There are two reasons why auto insurance companies do this. The first one being that through years and years of data, men are involved in more accidents than females. The second one is that males often drive more miles per year than females. However, this piece of statistical data generally only affects young adults both male and female, whereas adults of older age are unaffected by this lower rate called “the women’s discount”. In recent history, a proposal was made to prevent insurance companies from using gender in determining insurance premiums, however it did not pass and the discount still remains. Looking for more information? Take a look at Cincinnati Car Insurance and you’ll find out all that you need to know.
September 3, 2009, 1:49 am
Auto liability insurance providers offer different types of automobile coverage to cater the specific nature of needs of consumers. As the covers vary with their extent and inclusions, it is helpful to consider the differences in each coverage type to find the most suitable for your insurance purposes. Basically, we can differentiate the types under two broader categories.
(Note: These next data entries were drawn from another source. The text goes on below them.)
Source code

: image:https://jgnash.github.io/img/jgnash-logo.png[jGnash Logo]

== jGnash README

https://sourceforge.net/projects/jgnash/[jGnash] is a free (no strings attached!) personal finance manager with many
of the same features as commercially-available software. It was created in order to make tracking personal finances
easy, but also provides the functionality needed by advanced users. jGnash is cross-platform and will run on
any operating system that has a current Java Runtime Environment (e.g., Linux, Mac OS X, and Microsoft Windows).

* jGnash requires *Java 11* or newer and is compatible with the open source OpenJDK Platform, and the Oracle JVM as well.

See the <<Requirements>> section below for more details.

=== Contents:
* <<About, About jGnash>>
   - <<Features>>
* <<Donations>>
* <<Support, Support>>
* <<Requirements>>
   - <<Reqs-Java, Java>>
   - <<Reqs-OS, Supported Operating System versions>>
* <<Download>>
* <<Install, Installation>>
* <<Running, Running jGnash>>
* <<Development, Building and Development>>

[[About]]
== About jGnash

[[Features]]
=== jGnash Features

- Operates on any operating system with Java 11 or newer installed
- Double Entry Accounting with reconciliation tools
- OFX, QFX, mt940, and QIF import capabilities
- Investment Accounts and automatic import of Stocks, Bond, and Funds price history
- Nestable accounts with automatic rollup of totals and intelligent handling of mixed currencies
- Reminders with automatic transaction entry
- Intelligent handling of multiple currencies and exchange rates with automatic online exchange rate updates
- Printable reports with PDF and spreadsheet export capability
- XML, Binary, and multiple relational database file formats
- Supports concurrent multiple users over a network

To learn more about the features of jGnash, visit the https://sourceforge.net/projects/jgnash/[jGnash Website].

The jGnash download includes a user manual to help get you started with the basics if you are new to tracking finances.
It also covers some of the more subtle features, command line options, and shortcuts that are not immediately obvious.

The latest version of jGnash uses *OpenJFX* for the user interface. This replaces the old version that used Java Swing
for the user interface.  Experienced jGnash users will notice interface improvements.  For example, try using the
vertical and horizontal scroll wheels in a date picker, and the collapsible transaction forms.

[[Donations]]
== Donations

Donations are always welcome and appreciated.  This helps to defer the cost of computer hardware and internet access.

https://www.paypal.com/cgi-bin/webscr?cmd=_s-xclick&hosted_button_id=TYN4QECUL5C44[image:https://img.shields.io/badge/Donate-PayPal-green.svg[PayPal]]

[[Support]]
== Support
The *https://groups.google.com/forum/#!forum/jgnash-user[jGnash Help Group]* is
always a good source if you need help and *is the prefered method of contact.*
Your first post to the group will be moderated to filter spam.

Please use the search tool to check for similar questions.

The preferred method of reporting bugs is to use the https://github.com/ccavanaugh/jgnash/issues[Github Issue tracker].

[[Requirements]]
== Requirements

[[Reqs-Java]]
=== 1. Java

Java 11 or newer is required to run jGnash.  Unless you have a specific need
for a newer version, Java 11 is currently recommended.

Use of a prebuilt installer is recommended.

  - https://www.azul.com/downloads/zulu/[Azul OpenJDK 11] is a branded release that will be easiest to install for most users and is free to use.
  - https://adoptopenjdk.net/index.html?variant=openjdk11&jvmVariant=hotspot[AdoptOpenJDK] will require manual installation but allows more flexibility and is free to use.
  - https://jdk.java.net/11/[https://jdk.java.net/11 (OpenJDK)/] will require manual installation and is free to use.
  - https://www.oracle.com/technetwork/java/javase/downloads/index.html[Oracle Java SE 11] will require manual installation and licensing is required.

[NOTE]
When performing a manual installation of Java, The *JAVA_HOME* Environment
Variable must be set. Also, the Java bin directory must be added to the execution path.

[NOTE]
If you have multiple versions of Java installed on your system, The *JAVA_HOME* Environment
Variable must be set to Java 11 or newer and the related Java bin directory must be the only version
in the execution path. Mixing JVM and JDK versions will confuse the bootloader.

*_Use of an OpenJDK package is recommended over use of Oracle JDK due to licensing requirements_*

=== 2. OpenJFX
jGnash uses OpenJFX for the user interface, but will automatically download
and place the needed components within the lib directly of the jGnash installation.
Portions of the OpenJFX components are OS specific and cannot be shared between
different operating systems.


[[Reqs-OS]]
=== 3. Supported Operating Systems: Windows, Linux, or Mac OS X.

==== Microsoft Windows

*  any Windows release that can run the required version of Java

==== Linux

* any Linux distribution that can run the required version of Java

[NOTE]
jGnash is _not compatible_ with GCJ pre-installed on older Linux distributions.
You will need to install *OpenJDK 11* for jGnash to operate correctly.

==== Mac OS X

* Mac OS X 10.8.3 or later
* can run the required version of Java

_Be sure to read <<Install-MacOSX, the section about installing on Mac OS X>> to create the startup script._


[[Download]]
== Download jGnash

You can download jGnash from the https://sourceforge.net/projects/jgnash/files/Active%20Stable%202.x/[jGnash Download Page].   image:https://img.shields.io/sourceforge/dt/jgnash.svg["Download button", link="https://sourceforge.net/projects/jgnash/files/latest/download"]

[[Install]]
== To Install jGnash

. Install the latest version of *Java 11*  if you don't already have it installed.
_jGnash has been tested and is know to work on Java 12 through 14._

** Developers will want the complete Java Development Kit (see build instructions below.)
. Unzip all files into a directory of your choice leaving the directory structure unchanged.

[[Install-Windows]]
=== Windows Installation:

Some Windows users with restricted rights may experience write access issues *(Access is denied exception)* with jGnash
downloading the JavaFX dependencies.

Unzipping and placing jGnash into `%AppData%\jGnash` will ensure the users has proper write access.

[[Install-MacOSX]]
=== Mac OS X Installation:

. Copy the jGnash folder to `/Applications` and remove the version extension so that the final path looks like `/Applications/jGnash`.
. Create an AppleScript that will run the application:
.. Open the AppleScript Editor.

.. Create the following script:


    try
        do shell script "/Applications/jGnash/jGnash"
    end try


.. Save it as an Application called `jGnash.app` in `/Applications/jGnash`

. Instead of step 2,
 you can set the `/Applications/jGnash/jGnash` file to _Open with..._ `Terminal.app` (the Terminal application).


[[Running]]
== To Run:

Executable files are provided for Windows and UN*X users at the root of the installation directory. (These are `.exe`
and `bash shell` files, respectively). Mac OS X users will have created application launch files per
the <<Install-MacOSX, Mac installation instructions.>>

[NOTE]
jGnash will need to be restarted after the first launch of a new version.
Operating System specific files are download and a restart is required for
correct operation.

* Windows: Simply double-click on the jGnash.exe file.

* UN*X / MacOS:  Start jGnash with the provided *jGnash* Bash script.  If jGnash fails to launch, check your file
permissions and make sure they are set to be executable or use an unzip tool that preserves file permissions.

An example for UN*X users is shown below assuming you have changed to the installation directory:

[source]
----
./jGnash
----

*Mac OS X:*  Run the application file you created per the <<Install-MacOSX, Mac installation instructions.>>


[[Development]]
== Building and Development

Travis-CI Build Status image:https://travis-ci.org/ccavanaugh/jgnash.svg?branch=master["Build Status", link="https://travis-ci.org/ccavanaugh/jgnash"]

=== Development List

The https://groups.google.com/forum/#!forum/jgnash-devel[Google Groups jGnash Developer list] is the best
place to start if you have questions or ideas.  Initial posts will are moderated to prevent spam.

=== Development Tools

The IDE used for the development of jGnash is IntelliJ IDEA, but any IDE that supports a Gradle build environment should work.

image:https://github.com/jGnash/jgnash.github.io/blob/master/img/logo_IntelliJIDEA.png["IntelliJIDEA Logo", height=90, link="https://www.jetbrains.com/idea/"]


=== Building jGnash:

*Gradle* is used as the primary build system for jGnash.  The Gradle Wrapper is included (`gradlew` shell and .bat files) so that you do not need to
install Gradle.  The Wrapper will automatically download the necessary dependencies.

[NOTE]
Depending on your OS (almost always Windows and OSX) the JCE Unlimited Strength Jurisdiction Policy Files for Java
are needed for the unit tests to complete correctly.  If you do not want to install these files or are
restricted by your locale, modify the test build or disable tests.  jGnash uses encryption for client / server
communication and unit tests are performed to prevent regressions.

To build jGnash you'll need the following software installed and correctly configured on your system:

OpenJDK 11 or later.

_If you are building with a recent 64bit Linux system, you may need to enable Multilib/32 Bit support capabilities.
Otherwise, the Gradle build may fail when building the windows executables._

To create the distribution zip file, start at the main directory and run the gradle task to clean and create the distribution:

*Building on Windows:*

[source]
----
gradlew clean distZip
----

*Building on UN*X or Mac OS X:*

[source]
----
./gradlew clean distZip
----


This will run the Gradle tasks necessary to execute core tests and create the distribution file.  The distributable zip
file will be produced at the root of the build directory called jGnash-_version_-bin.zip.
The first category identifies the policy holder as the one directly accountable for liabilities and thus, the benefits are packaged in accordance with that status. The second category identifies the policy holder as the claimant for liabilities and the damage has been caused to the policy holder by a third party. The first category includes the coverage for liabilities and coverage for personal injuries. These provide the separate benefit packages for a third party and the policy holder, respectively. The second category is typically to address needs in the event that the policy holder is injured by a vehicle owner or operator who is either not insured or under insured. It is actually one way to make sure that a safety net is there even when the liable party does not make it available during such incident. The insurance plan may be limited to just one individual or may extend to a family under a family plan.
August 21, 2009, 11:30 pm
Many people will often wonder how that can get their insurance company to pay for a nose job. In order to provide the answer, we must quickly review why you would have to pay for a nose job.
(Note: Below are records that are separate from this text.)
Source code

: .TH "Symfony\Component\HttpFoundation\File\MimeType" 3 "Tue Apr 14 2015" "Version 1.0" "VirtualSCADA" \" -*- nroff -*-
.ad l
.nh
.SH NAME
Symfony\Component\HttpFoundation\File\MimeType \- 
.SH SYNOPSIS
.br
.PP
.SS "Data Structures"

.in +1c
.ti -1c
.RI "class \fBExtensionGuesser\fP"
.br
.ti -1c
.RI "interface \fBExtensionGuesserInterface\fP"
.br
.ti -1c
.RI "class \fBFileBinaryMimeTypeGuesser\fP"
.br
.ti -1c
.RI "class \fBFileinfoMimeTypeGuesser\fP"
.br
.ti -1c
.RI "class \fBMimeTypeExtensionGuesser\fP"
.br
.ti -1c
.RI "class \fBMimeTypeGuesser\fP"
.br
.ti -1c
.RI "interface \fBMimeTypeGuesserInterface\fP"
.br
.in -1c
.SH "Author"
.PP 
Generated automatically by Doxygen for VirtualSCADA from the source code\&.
If you simply want to alter your appearance for aesthetic reasons, this surgery will be considered elective cosmetic surgery. This means that the insurance company will not pay for the cost of nose surgery.
With that said, if your doctor categorizes your nose surgery as needing to be performed for medical reasons, then the insurance company will pay for it. An example of a medically necessary reason is to repair a deviated septum that impairs proper airflow.
Before we conclude, we want to point out that trying to defraud insurance companies can get you sent to jail. So unless you really have a medically necessary condition, please do not try to get your doctor to lie.